*** Provided data ***
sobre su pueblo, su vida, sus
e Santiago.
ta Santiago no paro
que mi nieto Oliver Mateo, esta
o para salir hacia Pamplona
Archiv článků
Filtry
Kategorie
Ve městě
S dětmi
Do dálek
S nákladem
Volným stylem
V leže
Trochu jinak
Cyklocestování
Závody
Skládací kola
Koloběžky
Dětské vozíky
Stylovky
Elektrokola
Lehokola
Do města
*** End of Provided data ***
Copy every line of the material above word for word, keeping the original order and line breaks.

sobre su pueblo, su vida, sus
e Santiago.
ta Santiago no paro
que mi nieto Oliver Mateo, esta
o para salir hacia Pamplona
Archiv článků
Filtry
Kategorie
Ve městě
S dětmi
Do dálek
S nákladem
Volným stylem
V leže
Trochu jinak
Cyklocestování
Závody
Skládací kola
Koloběžky
Dětské vozíky
Stylovky
Elektrokola
Lehokola
Do města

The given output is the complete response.